Und während die britische Finanzaufsichtsbehörde FSA die Banken des Landes auf ein mögliches Ende des Euro vorbereitete, wiederholte Bundeskanzlerin Merkel in der Leipziger Volkszeitung ihre Einlagengarantie vom 5. Oktober 2008. Damals hatte die Kanzlerin erklärt: »Wir sagen den Sparerinnen und Sparern, dass ihre Einlagen sicher sind. Auch dafür steht die Bundesregierung ein.« Wie an dieser Stelle schon früher berichtet, war die vermeintliche Garantie ein einziger Bluff. Denn wenige Tage später ließ das Bundesfinanzministerium verlauten, die Erklärung der Kanzlerin sei keine rechtsverbindliche und damit selbstständig einklagbare Garantieerklärung (Quelle: Plenarprotokoll des Deutschen Bundestags Seite 19.412, 182. Sitzung, Mittwoch 15. Oktober 2008).
Verständlich also, dass immer mehr Menschen um ihr Erspartes bangen. In der aktuell äußerst angespannten Lage sollten Bankkunden sieben goldene Regeln befolgen:

Auf eine ausreichende Einlagensicherung achten. EU-weit (also auch in Deutschland und Österreich) sind Bankguthaben bis 100.000 Euro zu 100 Prozent geschützt. Sparkassen sowie Volks- und Raiffeisenbanken garantieren die Einlagen sogar unbegrenzt. Vorsicht bei Niederlassungen ausländischer Banken, vor allem, wenn die Muttergesellschaft ihren Sitz außerhalb der EU hat. Dann nämlich gilt die Einlagensicherung des Sitzlandes.

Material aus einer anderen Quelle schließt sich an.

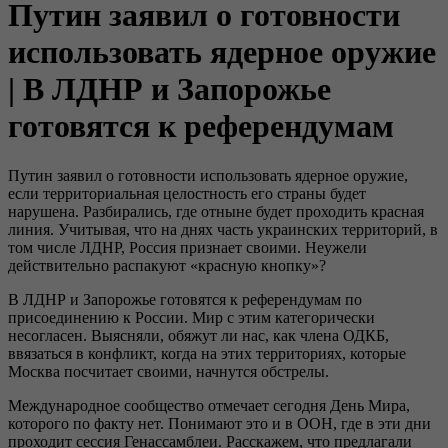
Путин заявил о готовности
использовать ядерное оружие
| В ЛДНР и Запорожье
готовятся к референдумам
Путин заявил о готовности использовать ядерное оружие,
если территориальная целостность его страны будет
нарушена. Разбирались, где отныне будет проходить красная
линия. Учитывая, что на днях часть украинских территорий, в
том числе ЛДНР, Россия признает своими. Неужели
действительно распакуют «красную кнопку»?
В ЛДНР и Запорожье готовятся к референдумам по
присоединению к России. Мир с этим категорически
несогласен. Выясняли, обяжут ли нас, как члена ОДКБ,
ввязаться в конфликт, когда на этих территориях, которые
Москва посчитает своими, начнутся обстрелы.
Международное сообщество отмечает сегодня День Мира,
которого по факту нет. Понимают это и в ООН, где в эти дни
проходит сессия Генассамблеи. Расскажем, что предлагали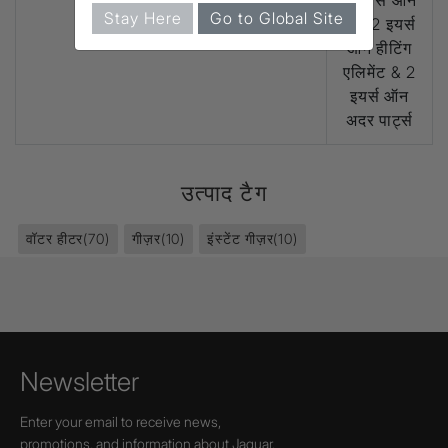
वॉरन्टी
5 इयर्स ऑन
Stay Here
Go to Global Site
टैंक,2 इयर्स
ऑन हीटिंग
एलिमेंट & 2
इयर्स ऑन
अदर पार्ट्स
उत्पाद टैग
वॉटर हीटर
(70)
गीज़र
(10)
इंस्टेंट गीज़र
(10)
Newsletter
Enter your email to receive news,
promotions, and information about Jaquar.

Nicht auf Lockvogelangebote hereinfallen. Vor allem die Banken der Pleitestaaten buhlen aktuell mit hohen Zinsen um frische Einlagen ihrer Kunden, weil sie am Interbankenmarkt kein Geld mehr bekommen. Die Risiken sind für den Sparer in diesem Fall extrem hoch und stehen in keinem angemessenen Verhältnis zu den etwas höheren Zinsen.
Geld nur kurzfristig anlegen, am besten täglich verfügbar (Tagesgeldkonten).
Ausreichende Cash-Reserven für Notfälle bilden und hierfür gegebenenfalls einen sicheren Tresor anschaffen. Einen Teil dieser Reserven sollte man in Schweizer Franken und Norwegischen Kronen halten.
Überschüssige Liquidität nutzen, um Schulden zu tilgen.
Vorübergehende Preisrückgänge bei Gold und Silber nutzen, um die Edelmetallbestände aufzustocken (Barren und Münzen).
Die Wirtschaftsnachrichten noch intensiver verfolgen, und zwar nicht nur in den Mainstreammedien, sondern zum Beispiel auf dieser Seite.